Clássico conto ganha releitura sinistra, baseada em atmosfera de tensão e centrada na figura da irmã agora adolescente
Texto por Maria Cecilia Zarpelon
Foto: Imagem Filmes/Divulgação
Publicada originalmente em 1812, a clássica fábula dos Irmãos Grimm já teve diversas adaptações cinematográficas. Agora ganha uma macabra abordagem com Maria e João – O Conto das Bruxas (Gretel & Hansel, Canadá/Irlanda/EUA/África do Sul, 2020 – Imagem Filmes). Em comparação aos outros remakes, o longa dirigido por Oz Perkins se destaca. Porém, isso não quer dizer muita coisa quando sua competição são os recentes João e Maria: Caçadores de Bruxas e João, Maria e a Bruxa Da Floresta Negra, ambos de 2013.
Como a reintitulação sugere, o foco desta versão está em Gretel (Sophia Lillis), agora oito anos mais velha que Hansel (Sammy Leakey), a quem foi encarregada de proteger. A história segue o curso do conto original, mas sob uma nova interpretação e propondo algumas mudanças. Depois de serem expulsos do lar pela mãe incapaz de os alimentar, os irmãos saem floresta adentro em busca de um lugar para passar a noite. No caminho, encontram um caçador (Charles Babalola) que lhes oferece comida e instruções sobre a viagem que terão pela frente. Quando tudo parece perdido para os dois, eles se deparam com uma casa e um grande banquete, aparentemente só à espera de alguém para comê-lo. Famintos, os irmãos são recebidos por uma suspeita senhora (Alice Krige), que parece ter tudo o que eles haviam almejado e mais um pouco. Gretel fica desconfiada da fartura e teme que algo esteja errado. A partir deste ponto, o espectador provavelmente pensará que sabe para onde a narrativa seguirá. Mas pode ser que haja enganos…

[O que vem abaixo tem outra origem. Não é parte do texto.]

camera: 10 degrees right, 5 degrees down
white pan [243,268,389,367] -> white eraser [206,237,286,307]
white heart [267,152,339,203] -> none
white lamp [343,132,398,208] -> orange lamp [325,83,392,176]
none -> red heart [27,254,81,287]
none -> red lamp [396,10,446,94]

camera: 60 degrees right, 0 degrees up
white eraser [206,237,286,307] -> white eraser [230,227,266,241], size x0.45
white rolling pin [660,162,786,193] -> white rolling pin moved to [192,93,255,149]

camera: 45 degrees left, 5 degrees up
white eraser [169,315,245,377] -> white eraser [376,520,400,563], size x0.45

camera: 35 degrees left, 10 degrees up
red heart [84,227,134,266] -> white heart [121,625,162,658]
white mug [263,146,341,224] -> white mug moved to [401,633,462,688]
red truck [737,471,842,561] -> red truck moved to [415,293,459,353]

Oz Perkins é conhecido por criar um terror paciente, que está definitivamente de fora do mainstream. Sua preferência pela lenta formação de uma atmosfera de tensão sobre os rotineiros jumpscares, torna suas produções diferenciadas e refrescantes, se distanciando do beabá das franquias de horror e de seus saturados clichês. Suas produções quietamente sinistras e centradas em mulheres sugerem muito mais do que revelam. Logo, sua terceira obra não é diferente. Maria e João, entretanto, demonstra Perkins se apoiando de novo na atmosfera sobre a narrativa, compreendida no roteiro de Rob Hayes. No geral, a história é sobre uma jovem encontrando sua força interior, e por mais que seja macabra, falta um melhor desenvolvimento dos personagens para assustar de fato. O diretor cria para o longa uma iconografia própria e, junto da sedutora e fantasiosa fotografia de Galo Olivares, constrói um cenário arrepiante, mas que acaba sendo enfraquecido pela unidimensionalidade da narrativa.

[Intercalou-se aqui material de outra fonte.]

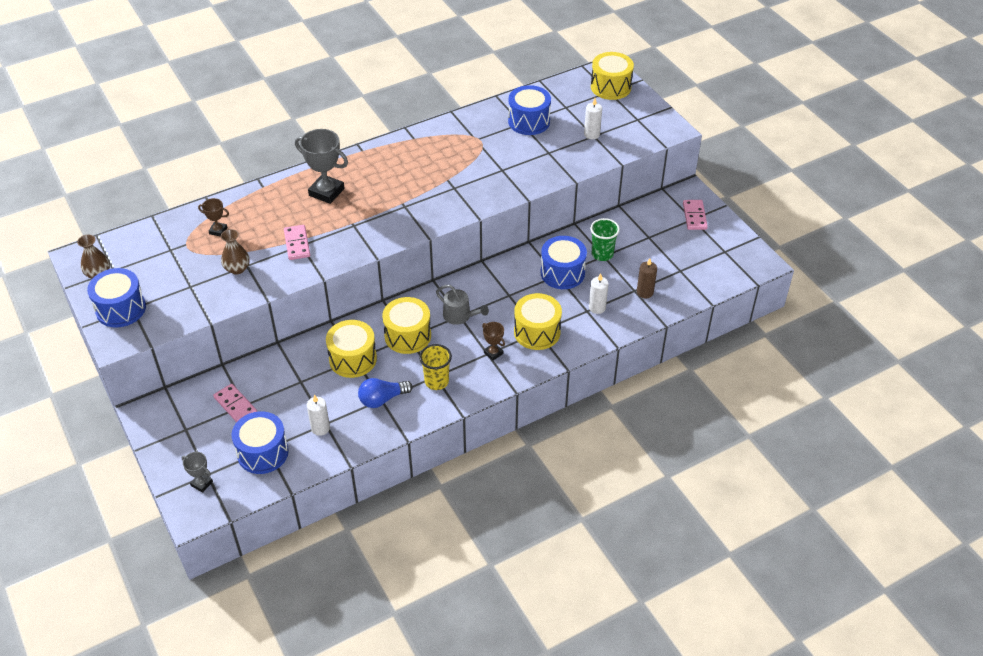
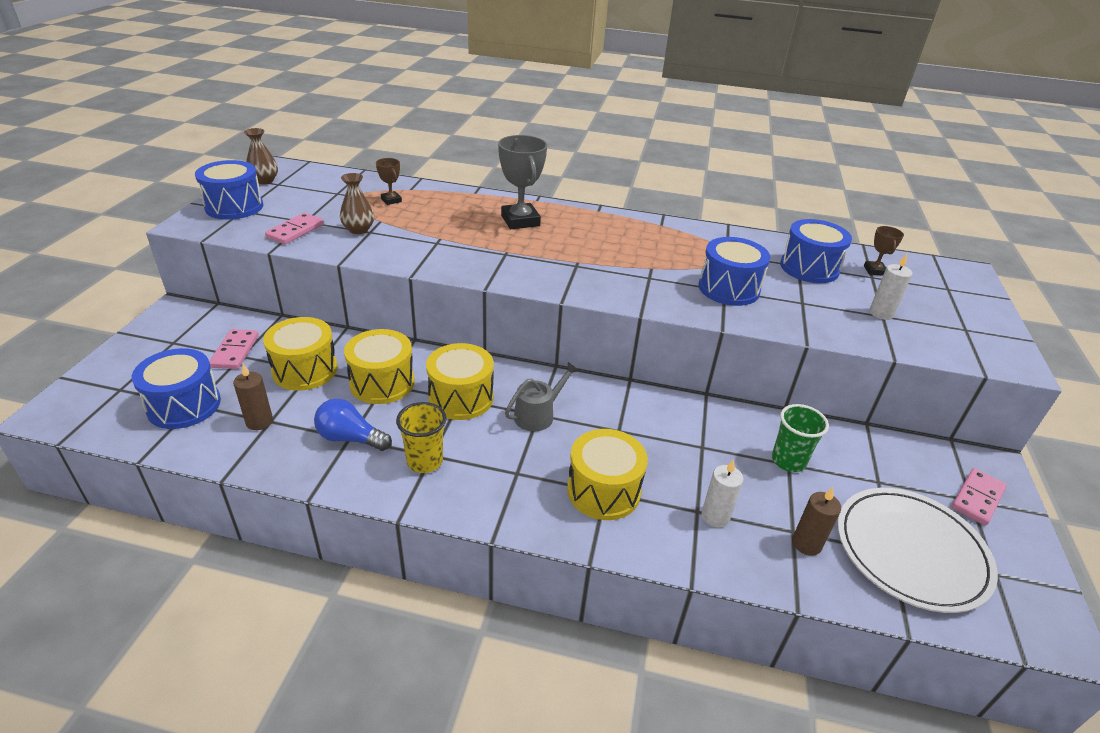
camera: 40 degrees right, 10 degrees down
grey trophy [181,452,213,493] -> none
pink domino [284,225,310,260] -> pink domino moved to [265,213,324,244]
white candle [307,394,330,436] -> brown candle [233,364,273,430]
grey watering can [436,285,489,325] -> grey watering can turned 120 degrees counterclockwise [505,362,579,431]
brown trophy [482,322,505,361] -> brown trophy moved to [864,226,904,276]
blue drum [541,236,587,289] -> blue drum moved to [698,237,770,306]
yellow drum [591,52,634,100] -> yellow drum moved to [263,317,338,391]
none -> white plate [837,488,998,613]

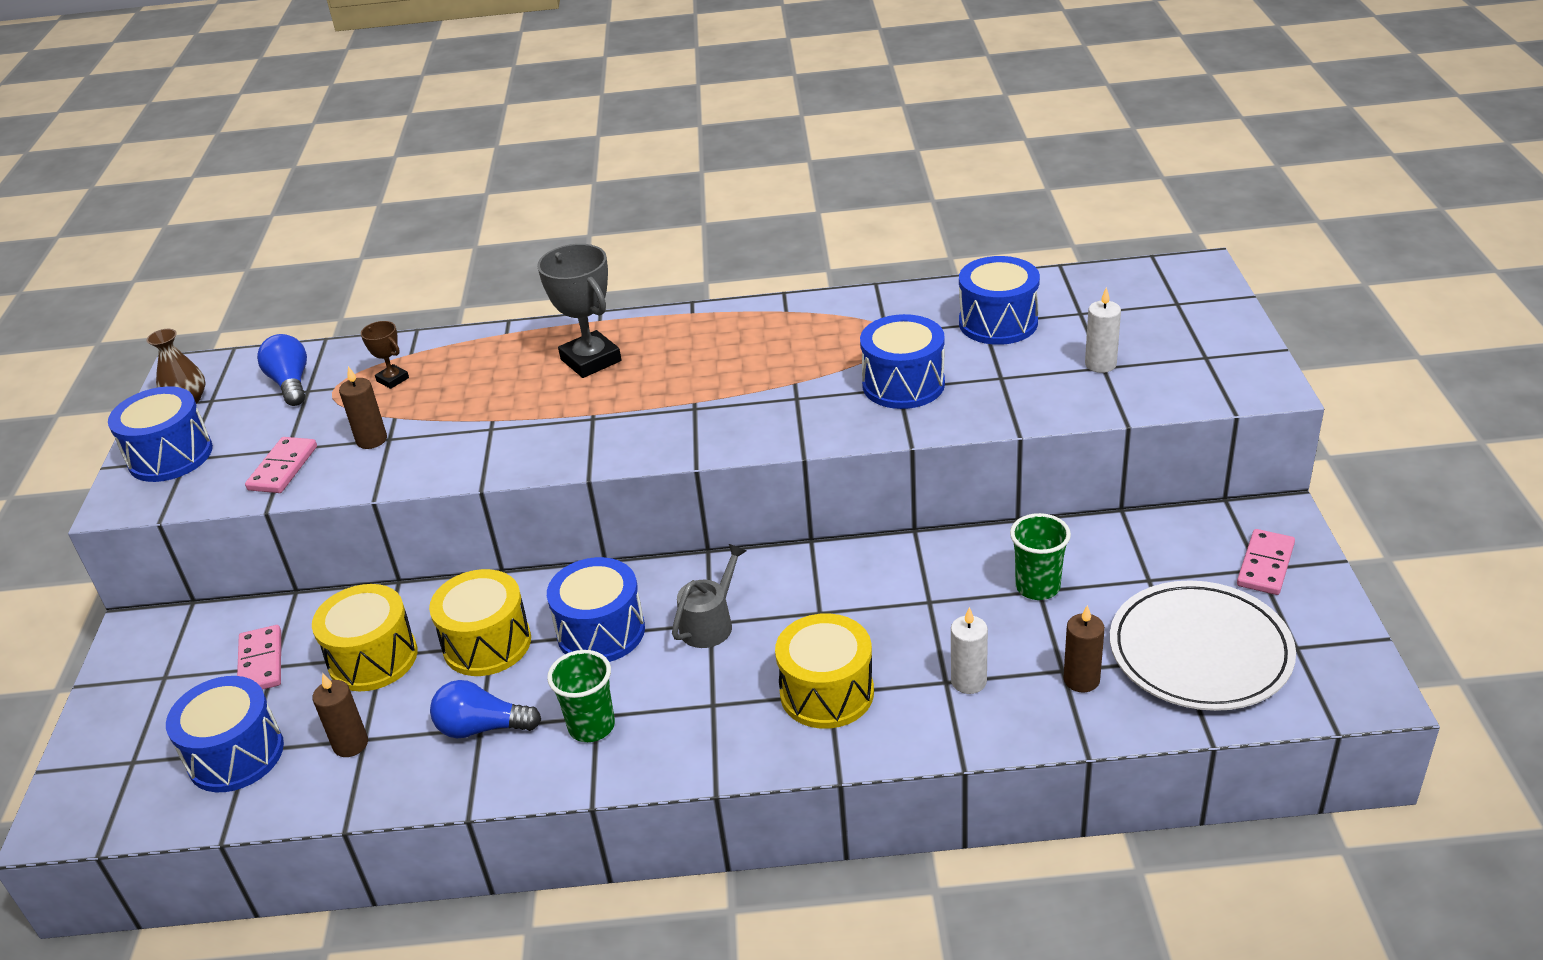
camera: 10 degrees left, 0 degrees up
brown vase [340,173,374,234] -> brown candle [339,366,387,449]
yellow cup [396,402,446,473] -> green cup [547,650,615,742]
yellow drum [426,343,494,420] -> blue drum [547,557,645,662]
brown trophy [864,226,904,276] -> none
none -> blue light bulb [257,334,307,406]

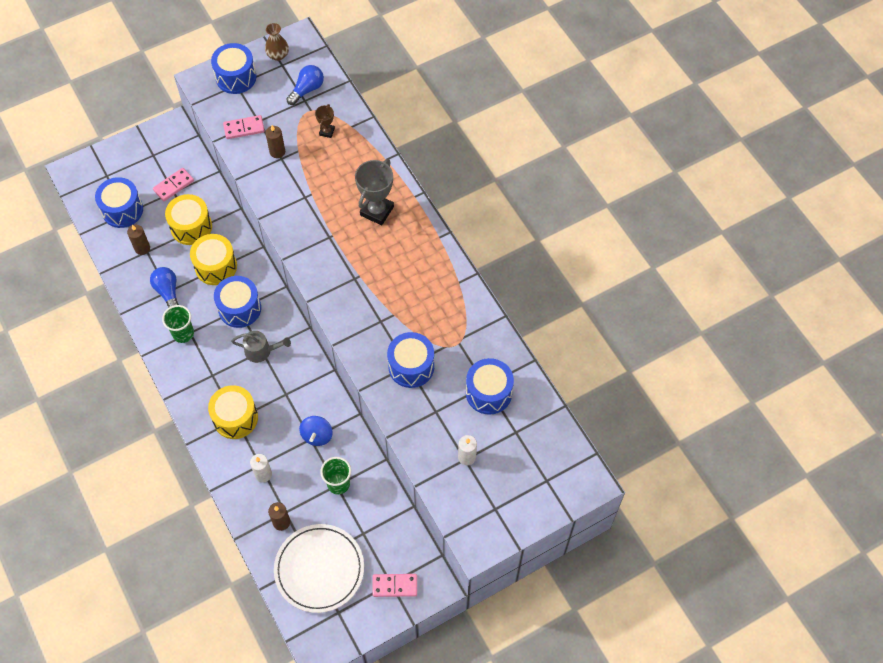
camera: 60 degrees right, 25 degrees up
none -> blue spinning top [299,416,333,446]

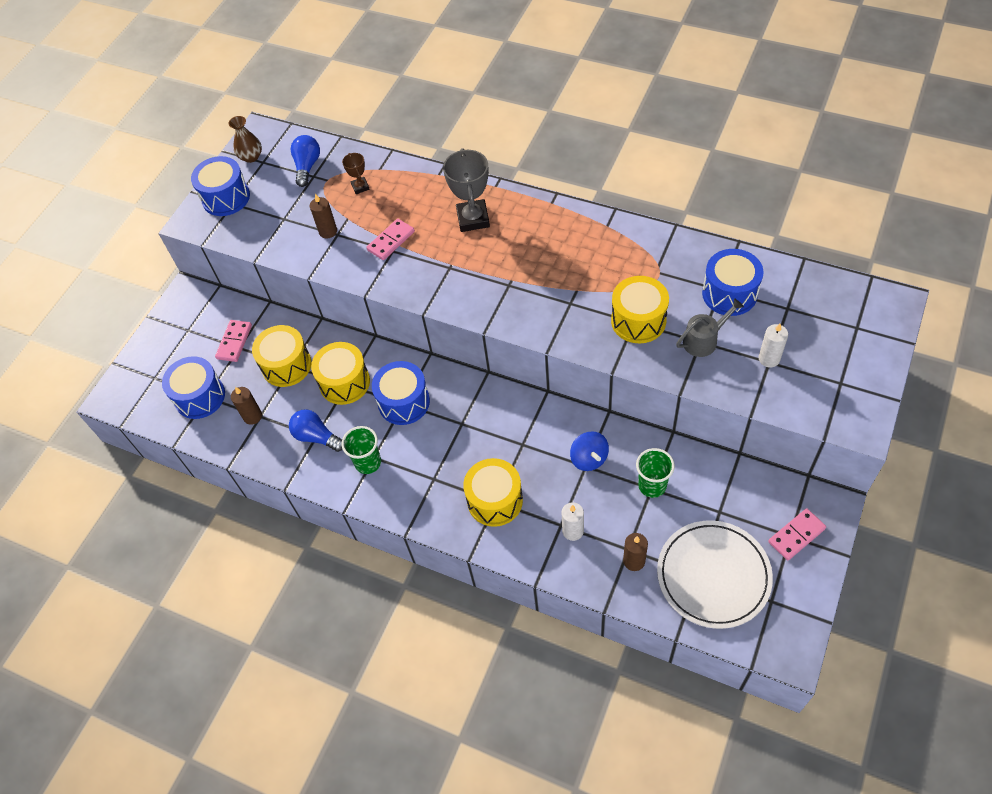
camera: 30 degrees left, 5 degrees down
pink domino [223,115,265,139] -> pink domino moved to [366,219,415,260]
grey watering can [231,331,291,363] -> grey watering can moved to [676,298,744,357]
blue drum [387,332,434,388] -> yellow drum [611,276,669,343]

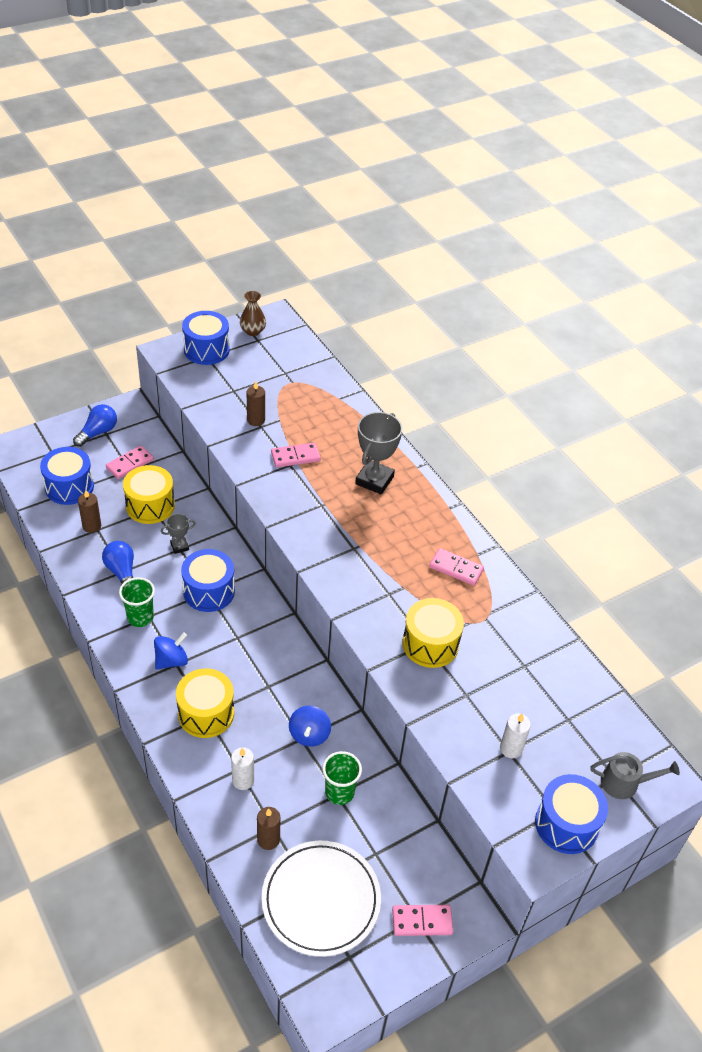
camera: 25 degrees right, 10 degrees down
blue light bulb [291,135,320,187] -> blue light bulb moved to [73,404,117,447]
yellow drum [311,342,370,405] -> grey trophy [161,514,196,554]
brown trophy [342,153,370,194] -> none
grey watering can [676,298,744,357] -> grey watering can moved to [591,752,680,799]
blue drum [702,249,764,316] -> blue drum moved to [535,774,608,854]
none -> blue spinning top [154,632,188,670]
none -> pink domino [429,548,484,585]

Dispondo de um roteiro fraco e confuso, nesta nova versão parece que houve uma preocupação muito maior com o visual do que com contar uma boa história. Esteticamente admirável e com uma fotografia hipnotizante, o longa seduz o espectador com ângulos e enquadramentos inteligentemente pensados, uma ambientação sombria e um ar quase que claustrofóbico.
Repleto de simbolismos e diálogos metafóricos, diversos significados implícitos são expressados durante o filme. O cineasta explora um repertório único de códigos e minúcias que tratam de adensar, principalmente, os diferentes lugares que homens e mulheres ocupam. O triângulo, figura recorrente no longa, além de ser um dos símbolos mais místicos da humanidade, representa mudança e desenvolvimento espiritual – referência à trajetória da protagonista.
Mas, ao mesmo tempo que tudo parece ter sido milimetricamente pensado, existem fragmentos que não encaixam e figuras que de nada agregam na história. Como exemplos, o caçador e a cena do “ataque zumbi” (que, além de ser o único momento que o filme se entrega aos baratos jumpscares, parece ter sido adicionado depois, assim como a narração de Gretel, que desnecessariamente explica o que está acontecendo na tela). Tentando inovar o enredo original, Hayes buscou acrescentar e explicar eventos que não têm impacto ou sentido.
Mais sombrio do que excitante, Maria e João é uma tentativa pertinente de trazer uma nova e atual releitura sem deixar de preservar o ar assustador original de um dos contos mais conhecidos do mundo. Oz Perkins é uma voz autoral, clara e intrigante em meio a uma cacofonia de diretores de franquias de horror, mas infelizmente não é apenas o visual que faz um filme se tornar memorável. Bagunçado, com ambições que não se realizam e ideias genuinamente promissoras que se transformam na execução, este longa, assim como os irmãos na floresta, perde-se no campo da narrativa da história. O resultado é uma obra medíocre, que tinha um enorme potencial para ser fantástica.